**WHAT YOU SHOULD DO:** Convert the material below into a two-column CSV with the header instruction,output. Give one row for each item, holding its text and its answer, with each value in a double-quoted field and every line break replaced by a space.
━━━━━ DATASET CONTENT ━━━━━
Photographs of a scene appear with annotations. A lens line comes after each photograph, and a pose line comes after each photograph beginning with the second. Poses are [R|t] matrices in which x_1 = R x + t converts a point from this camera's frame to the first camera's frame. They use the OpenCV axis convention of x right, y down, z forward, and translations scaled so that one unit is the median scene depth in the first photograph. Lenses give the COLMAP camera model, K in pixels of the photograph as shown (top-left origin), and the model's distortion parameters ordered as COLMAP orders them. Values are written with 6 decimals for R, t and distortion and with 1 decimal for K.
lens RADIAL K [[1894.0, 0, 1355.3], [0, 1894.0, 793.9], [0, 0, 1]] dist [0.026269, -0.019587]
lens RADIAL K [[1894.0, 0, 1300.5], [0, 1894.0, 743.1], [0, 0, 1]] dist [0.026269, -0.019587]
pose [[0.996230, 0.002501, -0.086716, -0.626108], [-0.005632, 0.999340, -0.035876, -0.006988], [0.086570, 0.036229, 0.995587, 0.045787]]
━━━━━
**WRITTEN SOLUTION:**
instruction,output
"Photographs of a scene appear with annotations. A lens line comes after each photograph, and a pose line comes after each photograph beginning with the second. Poses are [R|t] matrices in which x_1 = R x + t converts a point from this camera's frame to the first camera's frame. They use the OpenCV axis convention of x right, y down, z forward, and translations scaled so that one unit is the median scene depth in the first photograph. Lenses give the COLMAP camera model, K in pixels of the photograph as shown (top-left origin), and the model's distortion parameters ordered as COLMAP orders them. Values are written with 6 decimals for R, t and distortion and with 1 decimal for K.","lens RADIAL K [[1894.0, 0, 1355.3], [0, 1894.0, 793.9], [0, 0, 1]] dist [0.026269, -0.019587] lens RADIAL K [[1894.0, 0, 1300.5], [0, 1894.0, 743.1], [0, 0, 1]] dist [0.026269, -0.019587] pose [[0.996230, 0.002501, -0.086716, -0.626108], [-0.005632, 0.999340, -0.035876, -0.006988], [0.086570, 0.036229, 0.995587, 0.045787]]"